Math Help - ∞ - ∞ = L'H but how does this become a fraction?

1. ∞ - ∞ = L'H but how does this become a fraction?

$
\sqrt{n^2 - 3n} - n
$

This is to get the limit as n approaches ∞

In the book this became a fraction somehow. There is probably some algebraic property that I am oblivious of. My prediction is that in 30 minutes I will refresh this page and say "OMG so obvious"

2. Originally Posted by TYTY
$
\sqrt{n^2 - 3n} - n
$

This is to get the limit as n approaches ∞

In the book this became a fraction somehow. There is probably some algebraic property that I am oblivious of. My prediction is that in 30 minutes I will refresh this page and say "OMG so obvious"
$\sqrt{n^2 - 3n} - n = \frac{(\sqrt{n^2 - 3n} - n) \cdot (\sqrt{n^2 - 3n} + n)}{\sqrt{n^2 - 3n} + n} = \frac{(n^2 - 3n) - n^2}{\sqrt{n^2 - 3n} + n} = \frac{-3n}{\sqrt{n^2 - 3n} + n}$

No need for L'H if you now divide numerator and denominator by n: $\frac{-3}{\sqrt{1 - \frac{3}{n}} + 1}$.

Now take the limit.

Let me save you the trouble ...... "OMG so obvious"

3. Originally Posted by mr fantastic
$\sqrt{n^2 - 3n} - n = \frac{(\sqrt{n^2 - 3n} - n) \cdot (\sqrt{n^2 - 3n} + n)}{\sqrt{n^2 - 3n} + n} = \frac{(n^2 - 3n) - n^2}{\sqrt{n^2 - 3n} + n} = \frac{-3n}{\sqrt{n^2 - 3n} + n}$

No need for L'H if you now divide numerator and denominator by n: $\frac{-3}{\sqrt{1 - \frac{3}{n}} + 1}$.

Now take the limit.

Let me save you the trouble ...... "OMG so obvious"

Thank you mister fantastic; that answer looks very good.
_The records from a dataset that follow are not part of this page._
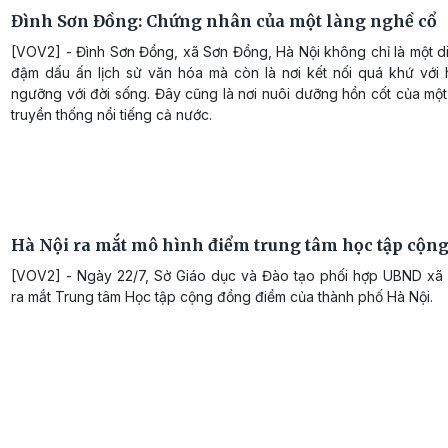
Đình Sơn Đồng: Chứng nhân của một làng nghề cổ
[VOV2] - Đình Sơn Đồng, xã Sơn Đồng, Hà Nội không chỉ là một d
đậm dấu ấn lịch sử văn hóa mà còn là nơi kết nối quá khứ với hi
ngưỡng với đời sống. Đây cũng là nơi nuôi dưỡng hồn cốt của mộ
truyền thống nổi tiếng cả nước.
Hà Nội ra mắt mô hình điểm trung tâm học tập cộn
[VOV2] - Ngày 22/7, Sở Giáo dục và Đào tạo phối hợp UBND xã
ra mắt Trung tâm Học tập cộng đồng điểm của thành phố Hà Nội.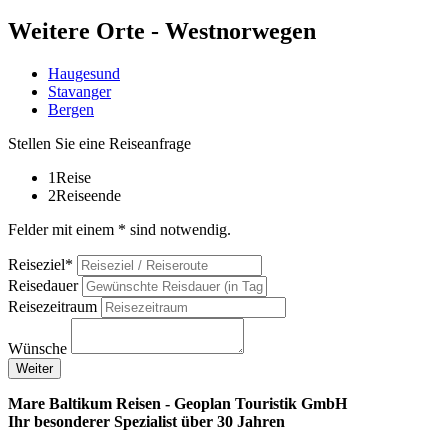
Weitere Orte - Westnorwegen
Haugesund
Stavanger
Bergen
Stellen Sie eine Reiseanfrage
1
Reise
2
Reiseende
Felder mit einem * sind notwendig.
Reiseziel*
Reisedauer
Reisezeitraum
Wünsche
Weiter
Mare Baltikum Reisen - Geoplan Touristik GmbH
Ihr besonderer Spezialist über 30 Jahren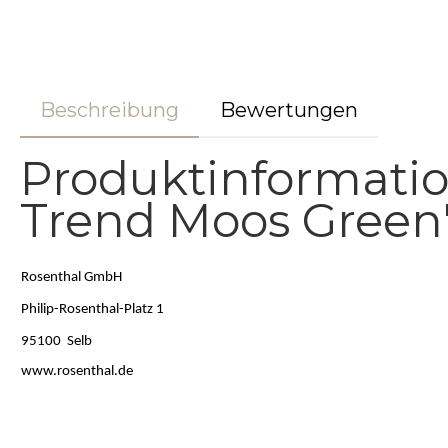
Beschreibung
Bewertungen
Produktinformati
Trend Moos Green
Rosenthal GmbH
Philip-Rosenthal-Platz 1
95100 Selb
www.rosenthal.de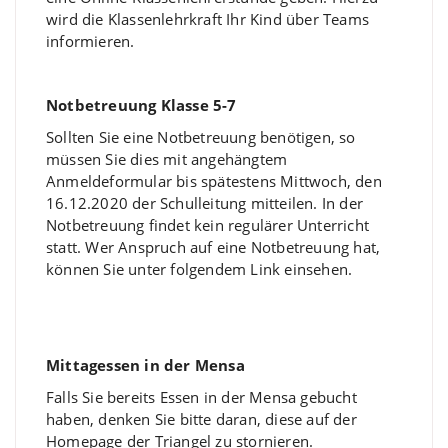
wird die Klassenlehrkraft Ihr Kind über Teams
informieren.
Notbetreuung Klasse 5-7
Sollten Sie eine Notbetreuung benötigen, so
müssen Sie dies mit angehängtem
Anmeldeformular bis spätestens Mittwoch, den
16.12.2020 der Schulleitung mitteilen. In der
Notbetreuung findet kein regulärer Unterricht
statt. Wer Anspruch auf eine Notbetreuung hat,
können Sie unter folgendem Link einsehen.
Mittagessen in der Mensa
Falls Sie bereits Essen in der Mensa gebucht
haben, denken Sie bitte daran, diese auf der
Homepage der Triangel zu stornieren.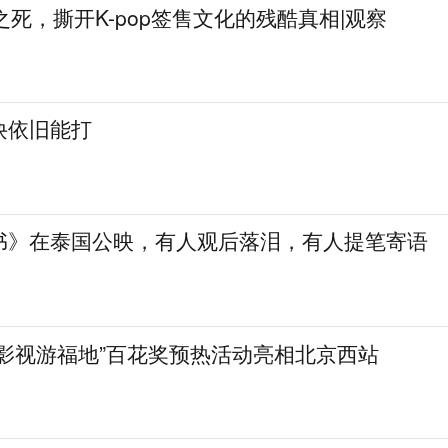
姐之死，撕开K-pop签售文化的残酷真相|观察
诀依旧能打
书》在泰国公映，有人观后落泪，有人提笔寄语
着影视游福地”百花奖预热活动亮相北京西站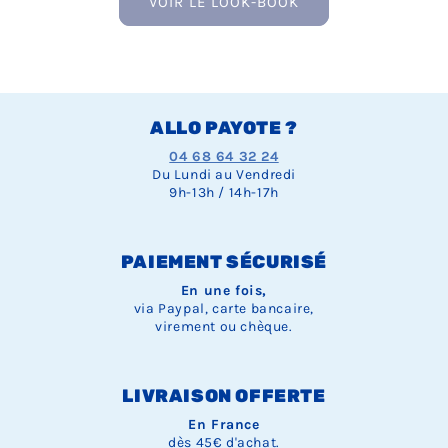
VOIR LE LOOK-BOOK
ALLO PAYOTE ?
04 68 64 32 24
Du Lundi au Vendredi
9h-13h / 14h-17h
PAIEMENT SÉCURISÉ
En une fois,
via Paypal, carte bancaire,
virement ou chèque.
LIVRAISON OFFERTE
En France
dès 45€ d'achat.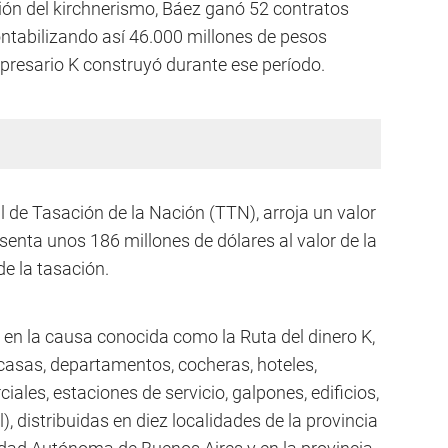
ión del kirchnerismo, Báez ganó 52 contratos
contabilizando así 46.000 millones de pesos
presario K construyó durante ese período.
l de Tasación de la Nación (TTN), arroja un valor
senta unos 186 millones de dólares al valor de la
e la tasación.
 en la causa conocida como la Ruta del dinero K,
 casas, departamentos, cocheras, hoteles,
ales, estaciones de servicio, galpones, edificios,
), distribuidas en diez localidades de la provincia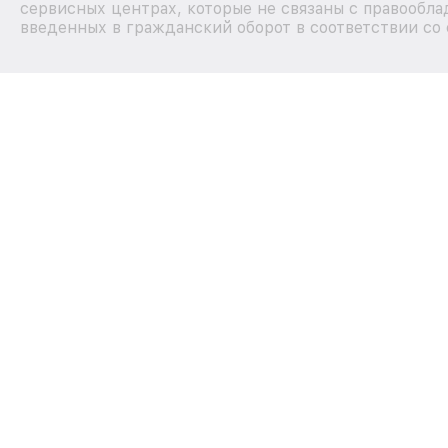
сервисных центрах, которые не связаны с правообла
введенных в гражданский оборот в соответствии со 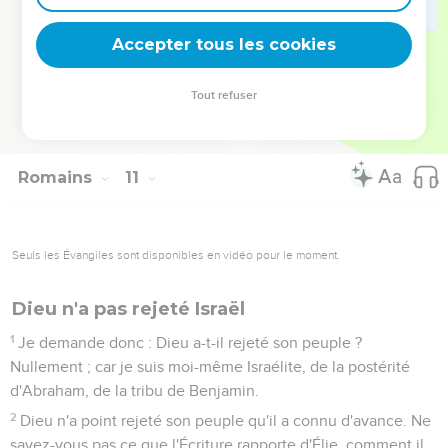
l'indignation par une nation privée d'intelligence.
20
Et Ésaïe ose dire : J'ai été trouvé par ceux qui ne me
Accepter tous les cookies
cherchaient point, j'ai été connu par ceux qui ne
s'informaient point de moi.
Tout refuser
21
Mais à l'égard d'Israël, il dit : J'ai tout le jour étendu mes
mains vers un peuple rebelle et contredisant.
Romains
11
Seuls les Évangiles sont disponibles en vidéo pour le moment.
Dieu n'a pas rejeté Israël
1
Je demande donc : Dieu a-t-il rejeté son peuple ?
Nullement ; car je suis moi-même Israélite, de la postérité
d'Abraham, de la tribu de Benjamin.
2
Dieu n'a point rejeté son peuple qu'il a connu d'avance. Ne
savez-vous pas ce que l'Écriture rapporte d'Élie, comment il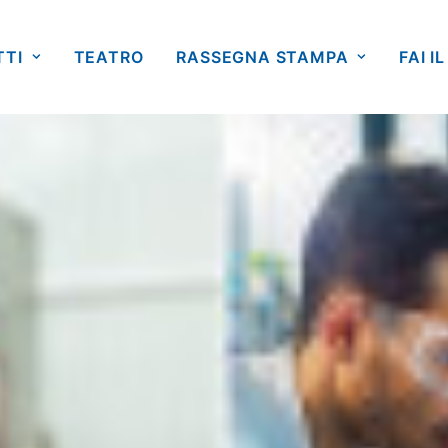
TTI
TEATRO
RASSEGNA STAMPA
FAI IL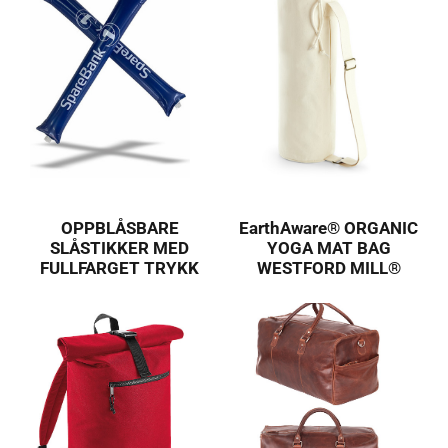
OPPBLÅSBARE
EarthAware® ORGANIC
SLÅSTIKKER MED
YOGA MAT BAG
FULLFARGET TRYKK
WESTFORD MILL®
What I'm still not entirely sure of was what compelled you to multiply by

$
{\sqrt{n^2 - 3n} + n}/{\sqrt{n^2 - 3n} + n}
$

I mean, obviously it is mathematically sound and allowed you to get the answer but I'm just not following the train of thought that had you multiplying by that exact ratio in the first place.

4. Originally Posted by TYTY
Thank you mister fantastic; that answer looks very good. What I'm still not entirely sure of was what compelled you to multiply by

$
{\sqrt{n^2 - 3n} + n}/{\sqrt{n^2 - 3n} + n}
$

I mean, obviously it is mathematically sound and allowed you to get the answer but I'm just not following the train of thought that had you multiplying by that exact ratio in the first place.
The simplest answer is to say that it's a trick that works, learned from experience.

5. So would you say that when you see ∞ - ∞, one of the things you try first is (∞ - ∞)[(∞ + ∞)/(∞ + ∞)]? Did I understand correctly?

Sorry for no latex as I'm late for work...

6. What mr. fantastic was doing was "rationalizing the numerator".